Had the market movements been rational, had they been based on a cool analysis of the measures taken nationally and the support from the IMF and the EU then we might have been spared the prolongation of the attack.
But other factors are at play. At its heart is a political calculation. Parts of the market believe that there is insufficient political will to defend the euro in its current form; and that it will either be split into hard or soft euros, or there will be defections or expulsions, or it will simply collapse. Most observers still believe that they are wrong; that the political consequences of a collapse or even a refoundation of the euro would be unthinkable, that the dislocation caused by even one member state dropping out could itself provoke a new financial crisis and with it a slide into a new recession. And imagine how Europe would have coped with the banking crisis and the economic downturn with a return to the monetary roller-coaster days of the 1980s.
But these irrational market calculations can still do untold harm particularly if the predatory gaze of speculators now focuses on larger Euroland countries where the scale of any bailout, would severely test the existing mechanism, temporary or permanent. The surest response to this would be for the European institutions to persevere with measures to strengthen the governance of the euro, to take the lead in G20 negotiations on global action to achieve a financial and monetary stability, and to start a wider European discussion about new resources to finance both the budget and new economic instruments to underpin economic and social union.
For part of the collateral damage to the EU wreaked by the sovereign debt crisis has been to put Europe’s institutions on the back foot. The European Council meetings, for example, have been dominated by reactive damage limitation exercises, taking measures, often ‘too little and too late’ in answer to the last week’s crises rather than in developing a positive agenda to strengthen growth and competitiveness, and to enhance the political potential of the new foreign policy structures.
The Commission should take its courage in both hands and put imaginative proposals for new own resources on the table when it tables its final options later in the year. It should also accelerate its work on the Internal Market Act programme as the most credible contribution it can make to Europe 2020.
And the Parliament should steel itself to fight the real battle which is over the future objectives for EU spending (the multiannual financial framework) and the means for their financing, rather than expending its energies in skirmishes over annual budgets.

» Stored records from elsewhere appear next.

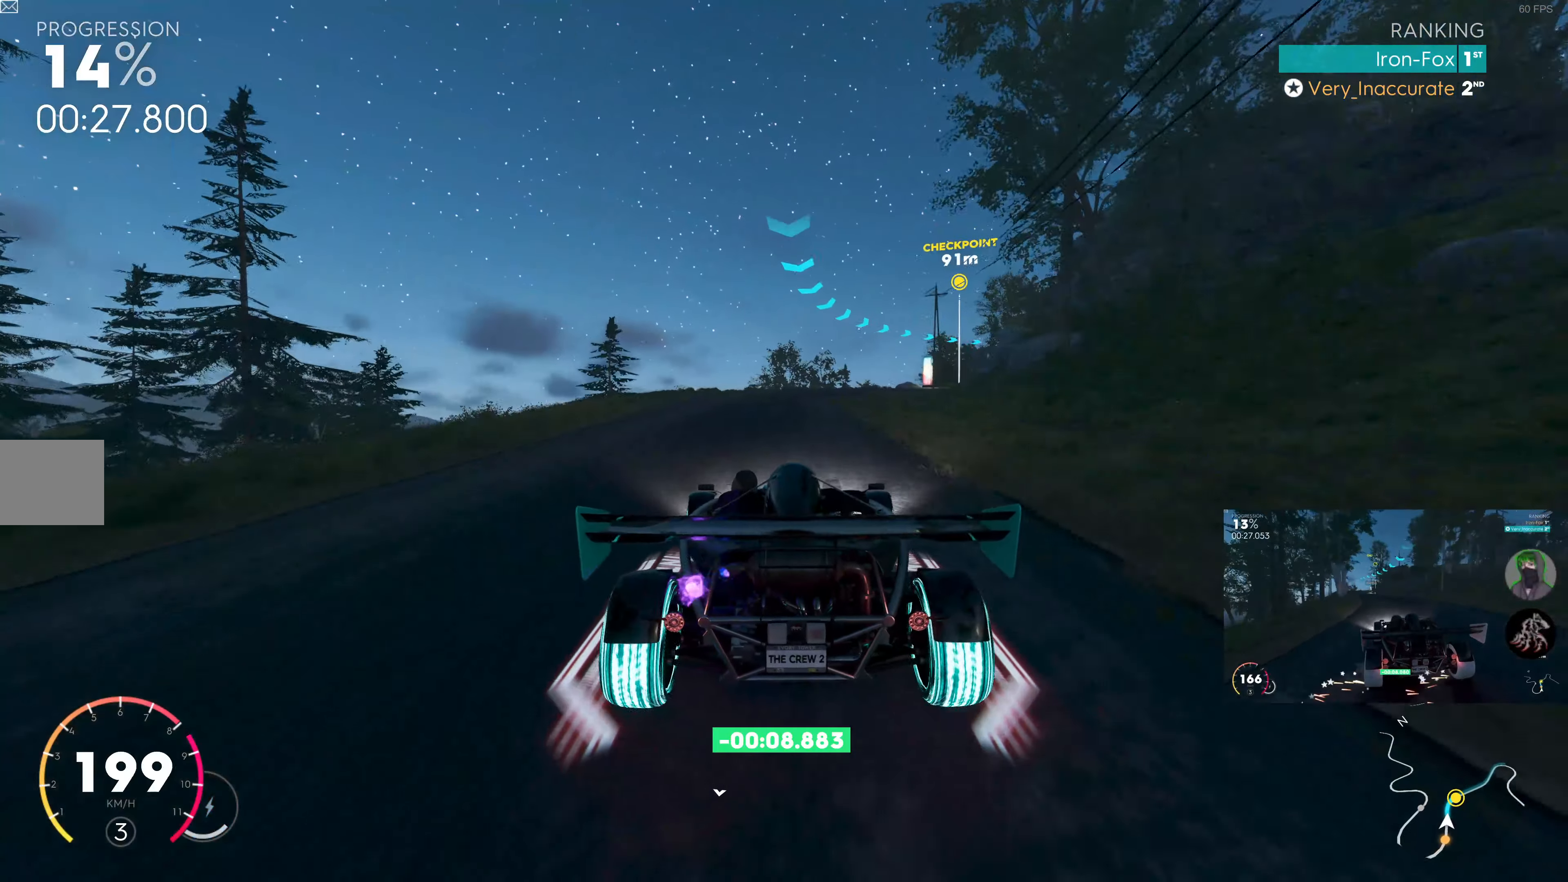
{"buttons": ["R2"], "left_stick": "up-right", "right_stick": "center", "events": [[133, "left_stick", "up-right"], [383, "R2", "up"], [450, "R2", "down"]]}
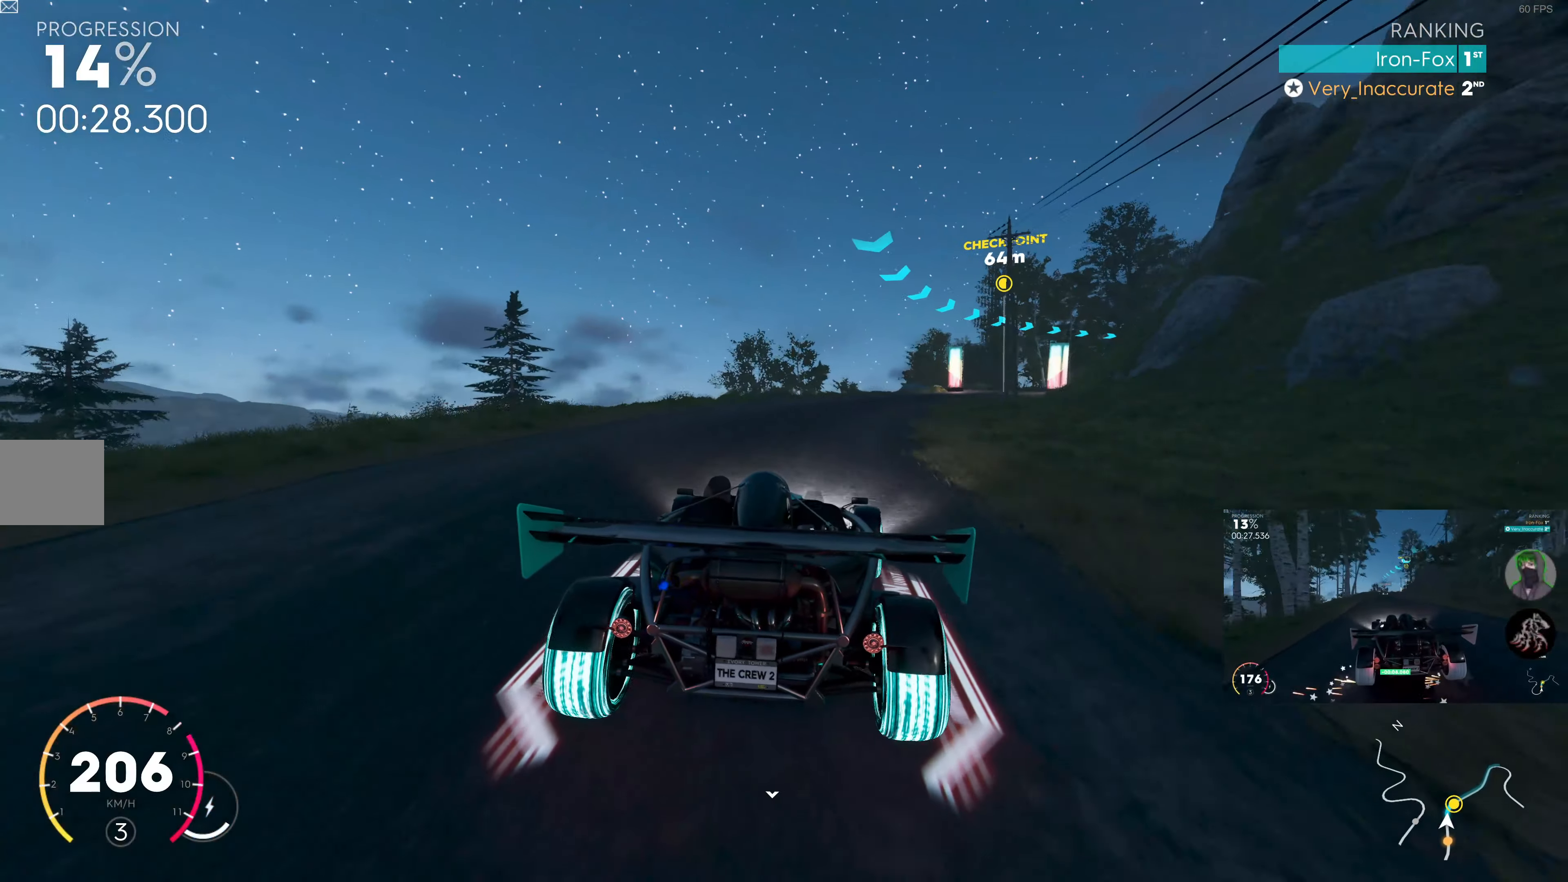
{"buttons": ["R2"], "left_stick": "up-right", "right_stick": "center", "events": [[33, "R2", "up"], [50, "L2", "down"], [200, "L2", "up"], [383, "R2", "down"]]}
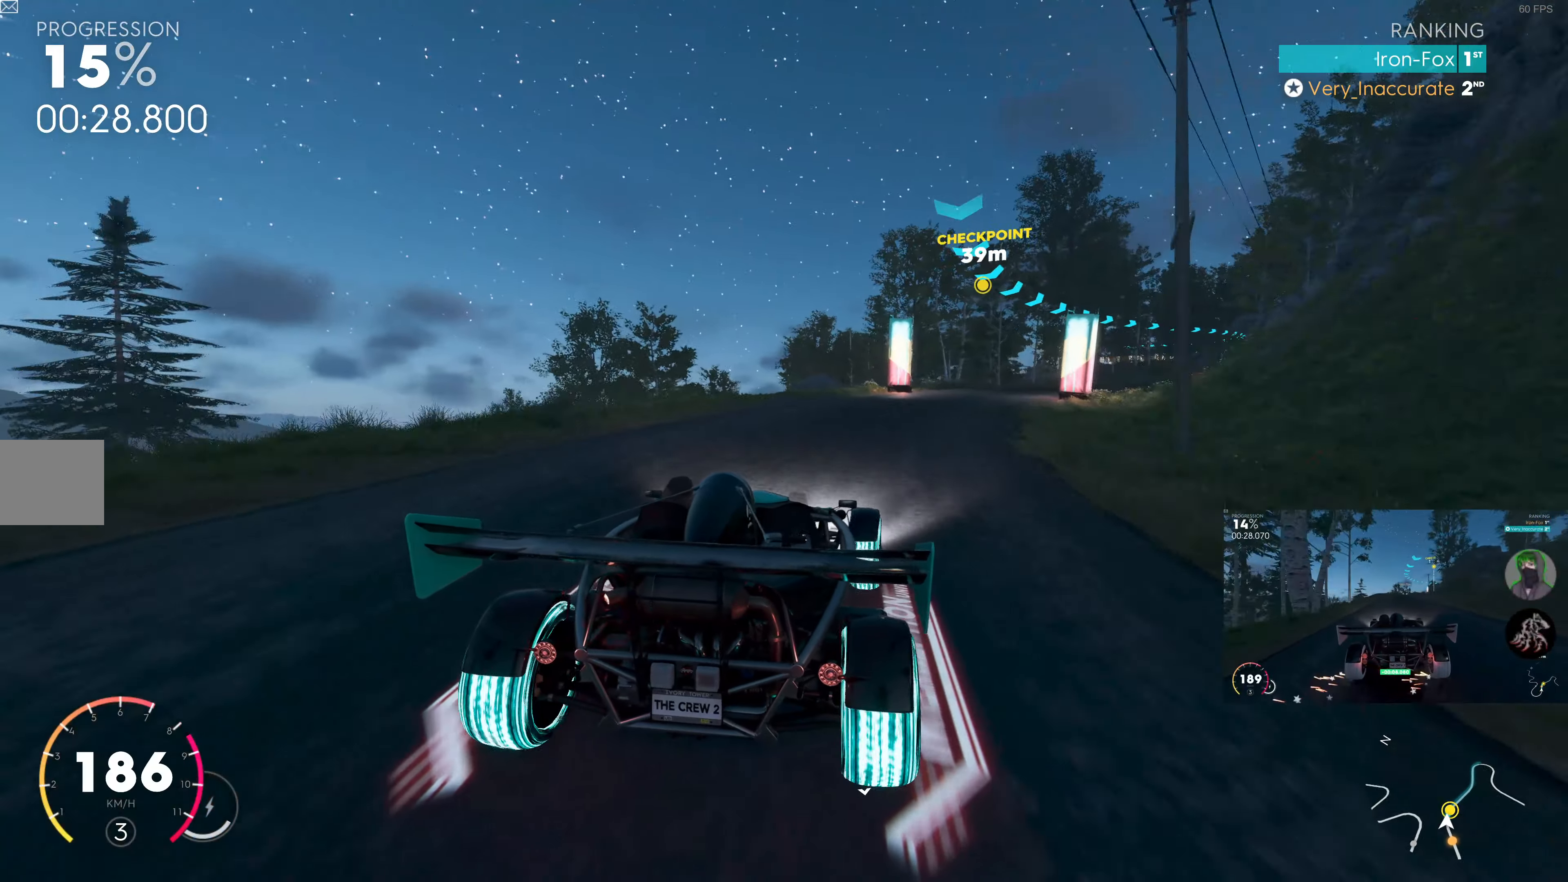
{"buttons": ["R2"], "left_stick": "up-right", "right_stick": "center", "events": []}
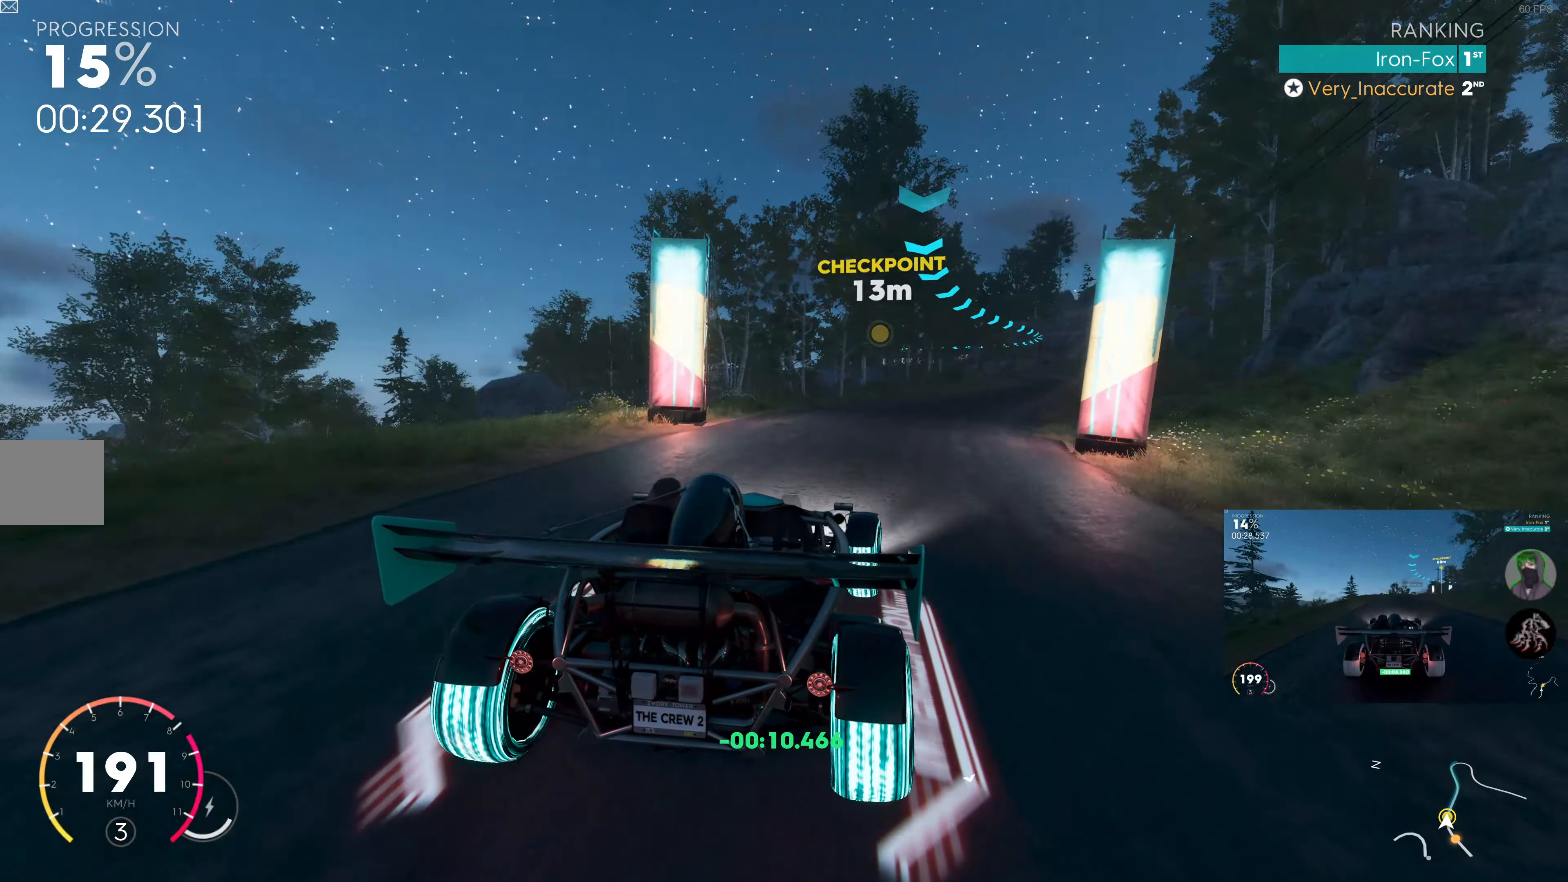
{"buttons": ["SQUARE", "R2"], "left_stick": "center", "right_stick": "center", "events": [[333, "left_stick", "center"], [367, "SQUARE", "down"]]}
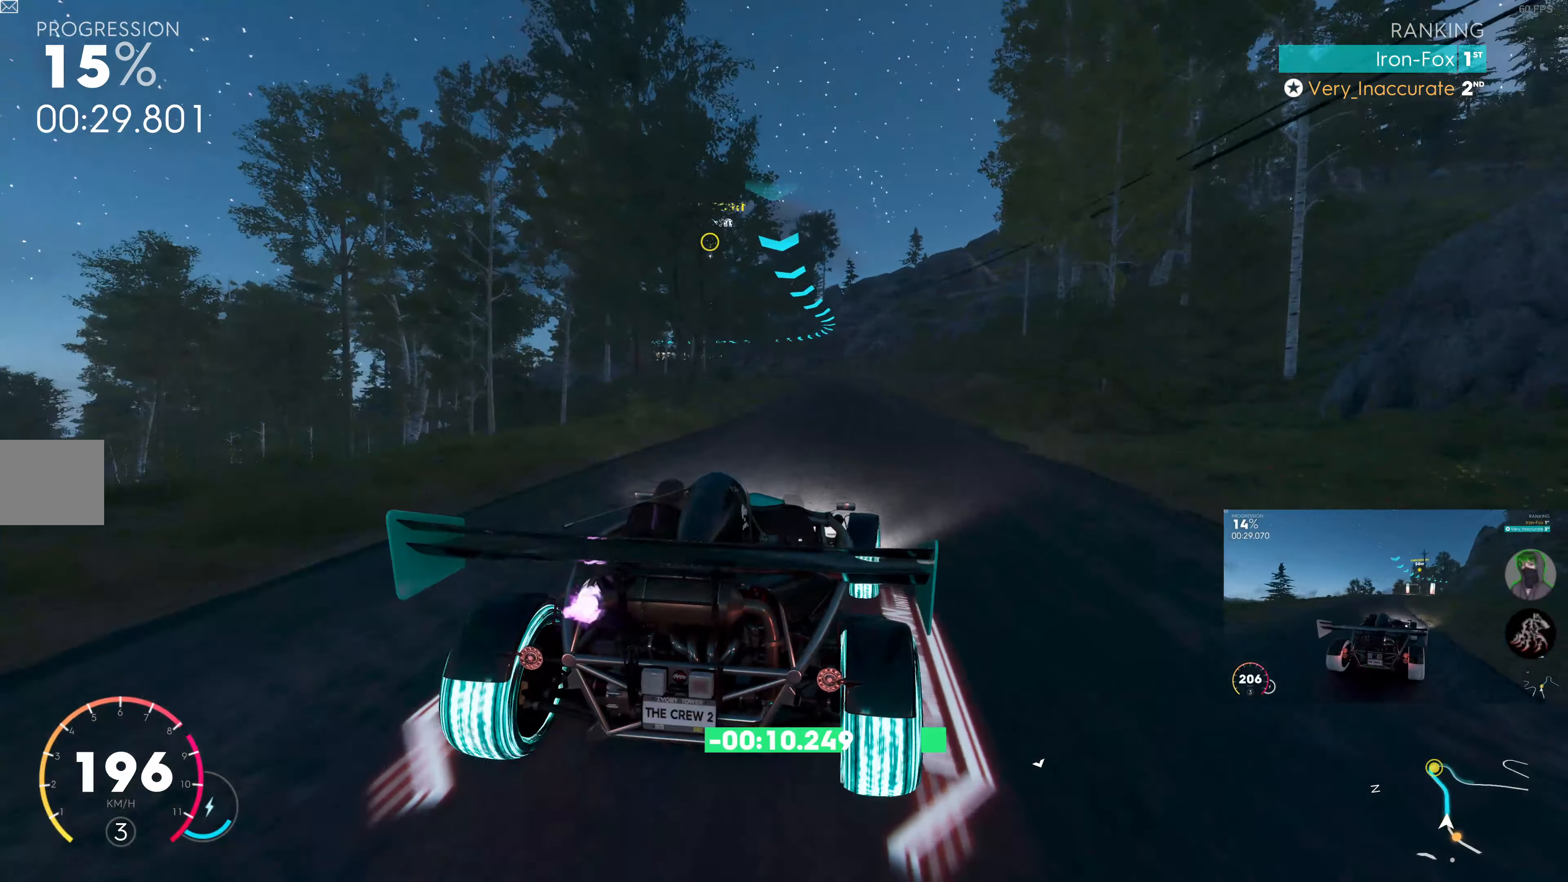
{"buttons": ["R2"], "left_stick": "up", "right_stick": "center", "events": [[17, "left_stick", "right"], [117, "left_stick", "center"], [333, "SQUARE", "up"], [450, "left_stick", "up"]]}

Because unanimity in Council is required for most of these decisions, any reform will be an uphill task and will take time. Nonetheless some decisions on economic governance have been taken in 2010- the ‘European semester’ for example- which would have been taboo just twelve months earlier. And if this wider agenda is not even proposed, market sceptics will be comforted in their doubts about the quality of Europe’s ambition.
The incoming Hungarian presidency is surely right to talk of the need for a more confident tone from Brussels rather than the defeatist language too often heard in the last six months. But this is not just a question of communicating better. The substantial debate must now be started. To paraphrase Roy Jenkins, it is time for Europe to leave its winter quarters- and to start the fight back.